_Instructions to follow_
Copy the forum thread about the compilation problems word for word, in its entirety.

*** Opening of Given text ***

Please, note that these codes should remain strictly confidential.

Understood.

Note that I’m in Boston attending a conference so most likely wont be able to work on this til next week. Sorry for the delay.

  • Mat

Dear Mat,

OK no problem, I understand. We can wait for some extra days :-)

Note that I have sent a new email to your Customer Service with the original version of the code. In the one I have sent yesterday, I removed the call of zbsubs.f in func intexjx in order to test if the compilation problems might be due to this procedure (GO TO statements, notably) and I forgot to cancel this modification before sending it to you.
So now you have the correct code. Please excuse me for this clumsiness.

Best regards,
Fred

Dear Mat,

After providing the codes and description of the issues we encountered, the PGI support informed me that it has been logged as TPR 18676.
Would you have any idea if it will be possible to work around these problems and within which delay?

*** Close of Given text ***
*** Opening of Material supplied ***

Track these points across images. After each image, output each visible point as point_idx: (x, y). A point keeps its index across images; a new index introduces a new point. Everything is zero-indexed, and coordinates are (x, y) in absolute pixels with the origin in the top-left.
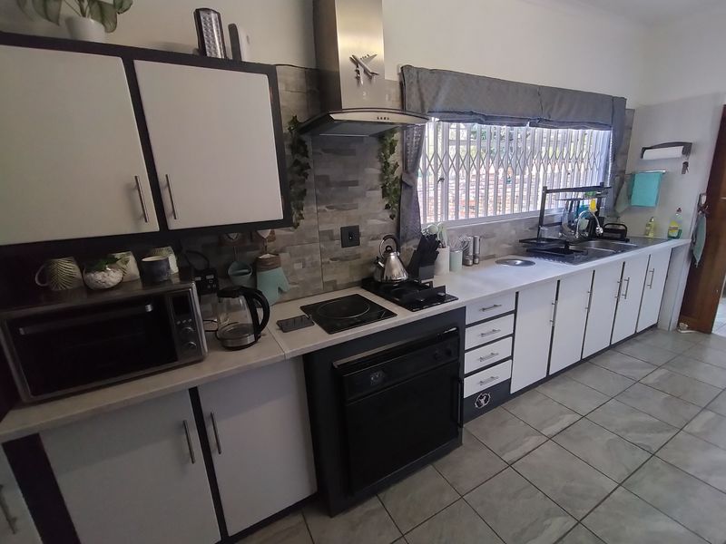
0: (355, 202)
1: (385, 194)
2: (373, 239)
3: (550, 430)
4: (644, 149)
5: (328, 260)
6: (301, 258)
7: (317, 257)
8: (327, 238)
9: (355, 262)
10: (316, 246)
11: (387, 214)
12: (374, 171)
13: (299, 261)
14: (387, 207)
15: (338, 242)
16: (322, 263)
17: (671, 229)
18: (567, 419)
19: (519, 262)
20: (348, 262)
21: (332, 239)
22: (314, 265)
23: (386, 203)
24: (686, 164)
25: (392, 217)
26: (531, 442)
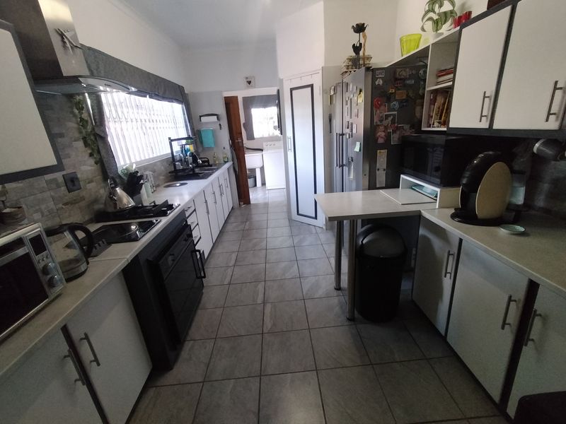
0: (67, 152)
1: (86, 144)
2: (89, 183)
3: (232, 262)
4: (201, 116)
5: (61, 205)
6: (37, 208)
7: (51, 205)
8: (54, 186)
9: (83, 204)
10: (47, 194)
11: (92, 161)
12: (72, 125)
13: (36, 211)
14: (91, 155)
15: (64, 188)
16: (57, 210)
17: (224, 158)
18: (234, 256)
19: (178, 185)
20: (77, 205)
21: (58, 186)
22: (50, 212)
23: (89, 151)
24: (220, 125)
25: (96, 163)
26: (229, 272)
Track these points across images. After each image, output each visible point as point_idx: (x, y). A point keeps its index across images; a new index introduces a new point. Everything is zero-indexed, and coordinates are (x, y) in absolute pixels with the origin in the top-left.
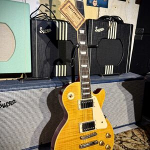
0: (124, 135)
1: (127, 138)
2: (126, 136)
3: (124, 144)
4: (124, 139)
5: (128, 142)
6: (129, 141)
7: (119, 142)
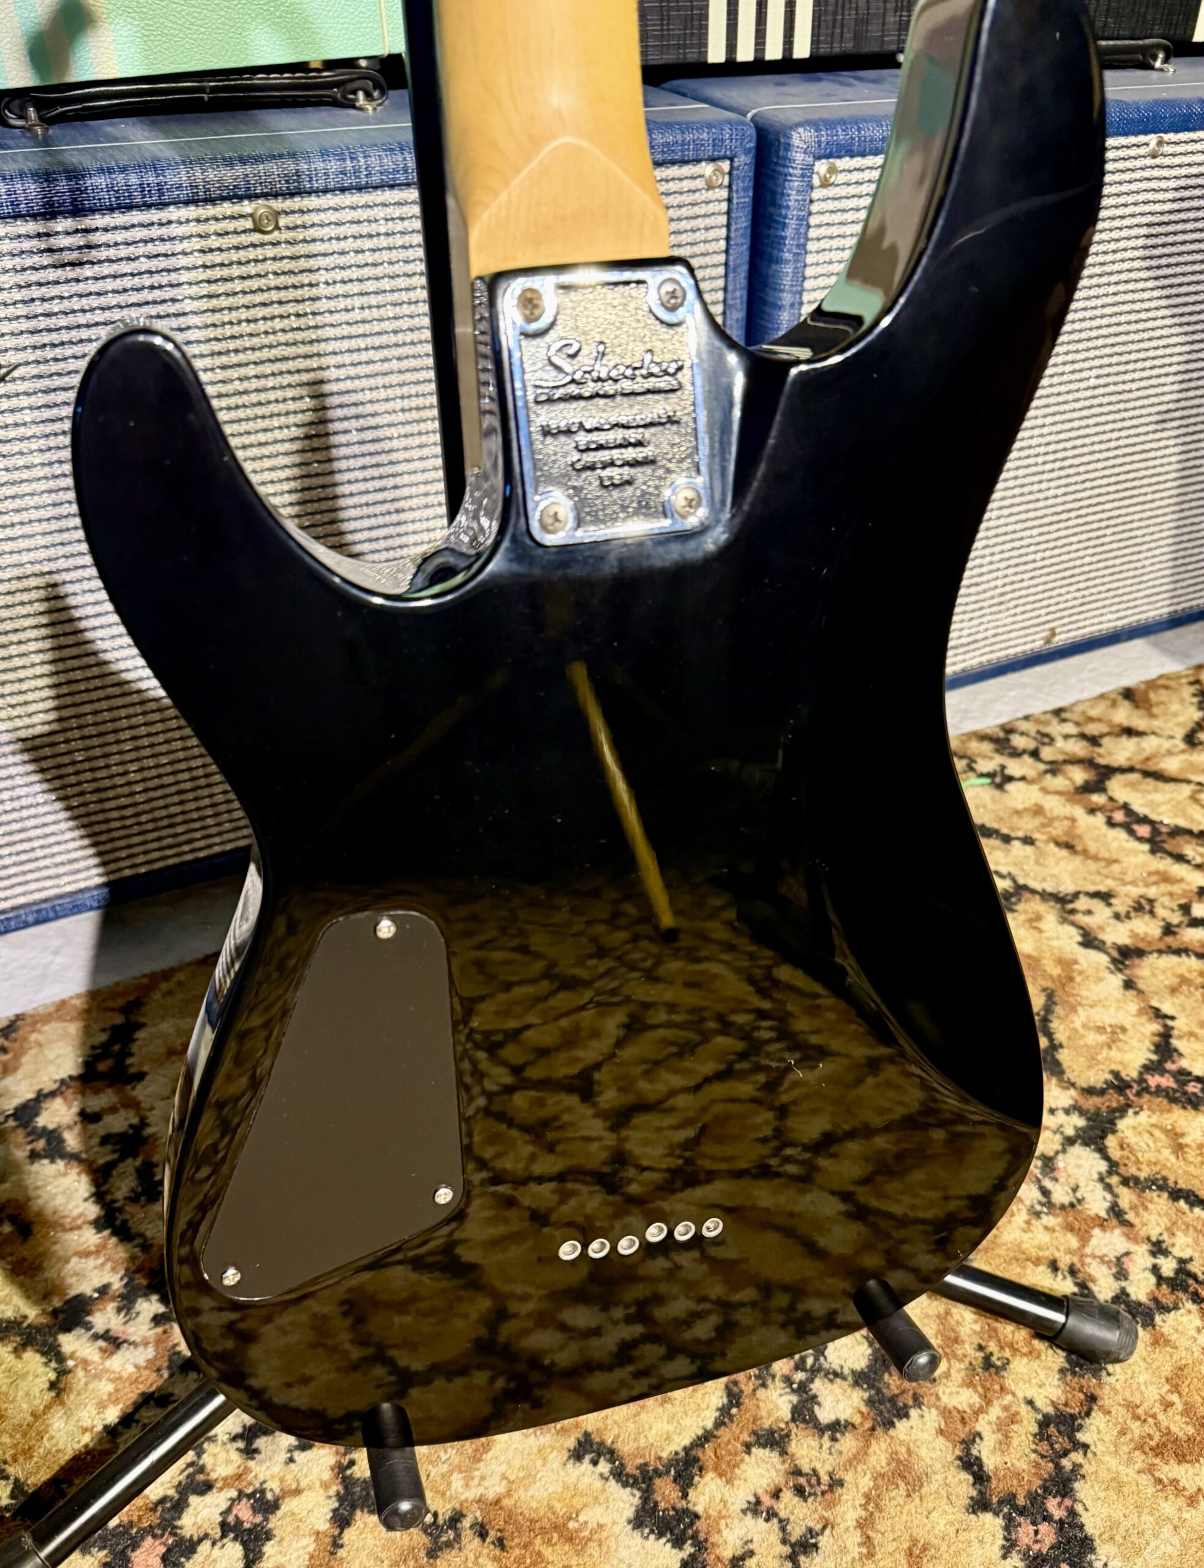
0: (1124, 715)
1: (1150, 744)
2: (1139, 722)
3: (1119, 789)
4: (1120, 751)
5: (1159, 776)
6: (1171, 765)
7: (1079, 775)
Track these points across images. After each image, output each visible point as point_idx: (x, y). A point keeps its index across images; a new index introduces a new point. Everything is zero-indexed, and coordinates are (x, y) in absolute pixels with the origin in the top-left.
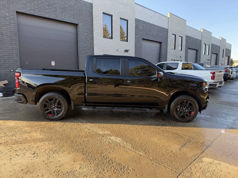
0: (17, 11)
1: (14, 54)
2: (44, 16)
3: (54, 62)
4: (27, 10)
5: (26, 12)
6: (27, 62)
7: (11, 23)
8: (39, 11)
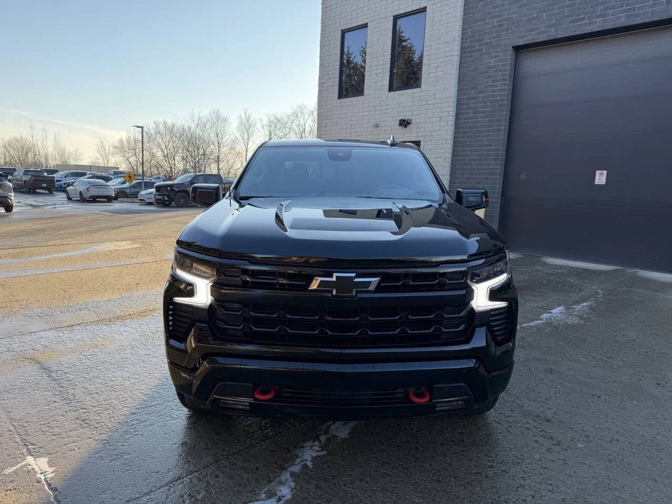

*** Close of Material supplied ***
*** Opening of Material supplied ***

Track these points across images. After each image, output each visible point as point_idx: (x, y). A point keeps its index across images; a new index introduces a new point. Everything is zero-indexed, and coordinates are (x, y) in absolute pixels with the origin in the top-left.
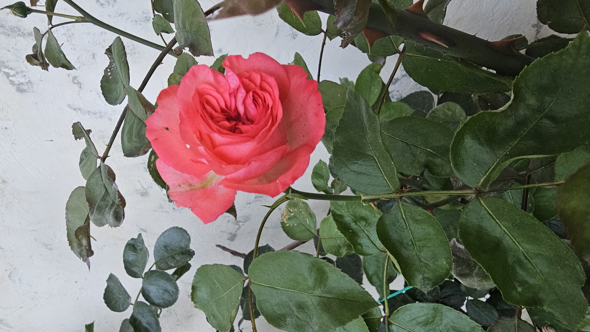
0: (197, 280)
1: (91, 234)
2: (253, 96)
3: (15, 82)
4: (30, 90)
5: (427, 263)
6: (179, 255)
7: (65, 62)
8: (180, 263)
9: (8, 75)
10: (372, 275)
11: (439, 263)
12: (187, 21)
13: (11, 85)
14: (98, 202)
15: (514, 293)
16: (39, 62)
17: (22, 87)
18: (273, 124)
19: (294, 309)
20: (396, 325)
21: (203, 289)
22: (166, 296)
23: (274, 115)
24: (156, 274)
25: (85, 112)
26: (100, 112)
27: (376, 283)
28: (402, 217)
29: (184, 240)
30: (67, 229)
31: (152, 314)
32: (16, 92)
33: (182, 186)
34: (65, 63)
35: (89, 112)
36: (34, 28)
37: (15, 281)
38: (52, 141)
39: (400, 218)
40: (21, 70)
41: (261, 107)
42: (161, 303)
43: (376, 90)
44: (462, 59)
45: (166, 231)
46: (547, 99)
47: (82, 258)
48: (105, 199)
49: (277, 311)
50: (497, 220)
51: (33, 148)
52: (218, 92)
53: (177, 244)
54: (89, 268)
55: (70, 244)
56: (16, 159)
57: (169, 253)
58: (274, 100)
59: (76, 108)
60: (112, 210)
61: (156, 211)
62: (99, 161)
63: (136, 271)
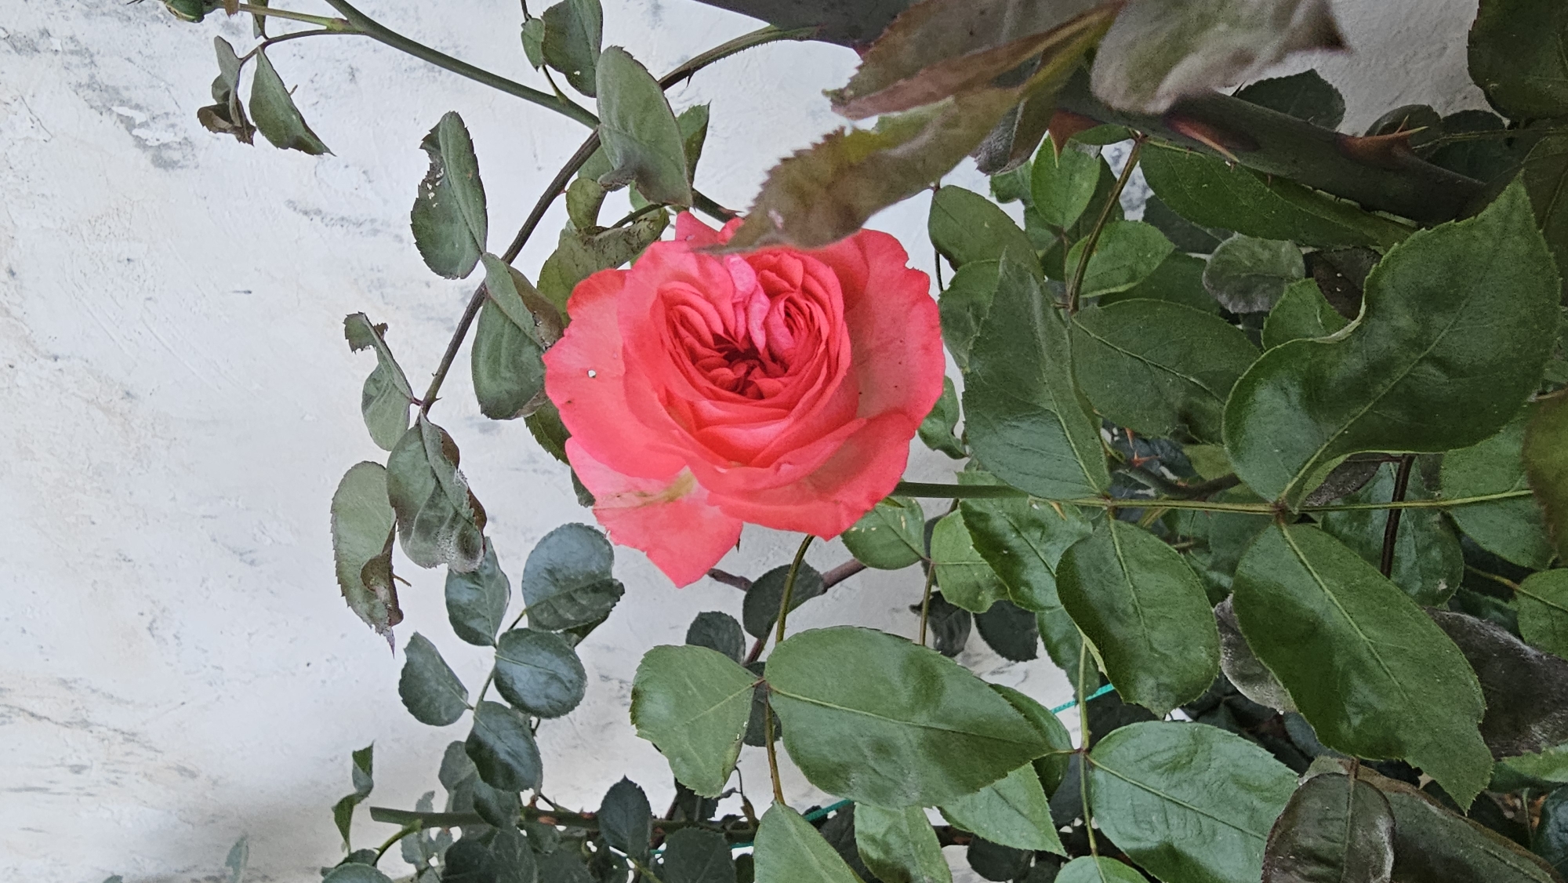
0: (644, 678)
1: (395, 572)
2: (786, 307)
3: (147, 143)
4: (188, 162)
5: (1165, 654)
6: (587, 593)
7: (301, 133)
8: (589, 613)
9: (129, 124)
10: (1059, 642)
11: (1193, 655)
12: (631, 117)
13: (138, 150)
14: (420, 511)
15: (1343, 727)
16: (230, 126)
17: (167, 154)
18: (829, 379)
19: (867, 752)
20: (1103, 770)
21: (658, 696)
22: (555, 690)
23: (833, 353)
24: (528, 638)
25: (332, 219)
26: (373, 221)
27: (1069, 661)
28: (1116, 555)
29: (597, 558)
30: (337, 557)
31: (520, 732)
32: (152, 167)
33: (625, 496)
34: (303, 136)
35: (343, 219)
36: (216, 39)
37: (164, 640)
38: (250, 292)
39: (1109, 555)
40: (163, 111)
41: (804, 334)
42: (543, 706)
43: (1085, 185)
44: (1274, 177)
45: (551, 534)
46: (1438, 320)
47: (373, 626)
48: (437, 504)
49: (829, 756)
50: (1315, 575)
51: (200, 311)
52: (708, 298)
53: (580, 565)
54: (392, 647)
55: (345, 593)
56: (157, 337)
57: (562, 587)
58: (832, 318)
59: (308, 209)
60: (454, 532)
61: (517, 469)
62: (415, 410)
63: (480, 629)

*** Close of Material supplied ***

_Your solution_
Please, note that these codes should remain strictly confidential.

Understood.

Note that I’m in Boston attending a conference so most likely wont be able to work on this til next week. Sorry for the delay.

  • Mat

Dear Mat,

OK no problem, I understand. We can wait for some extra days :-)

Note that I have sent a new email to your Customer Service with the original version of the code. In the one I have sent yesterday, I removed the call of zbsubs.f in func intexjx in order to test if the compilation problems might be due to this procedure (GO TO statements, notably) and I forgot to cancel this modification before sending it to you.
So now you have the correct code. Please excuse me for this clumsiness.

Best regards,
Fred

Dear Mat,

After providing the codes and description of the issues we encountered, the PGI support informed me that it has been logged as TPR 18676.
Would you have any idea if it will be possible to work around these problems and within which delay?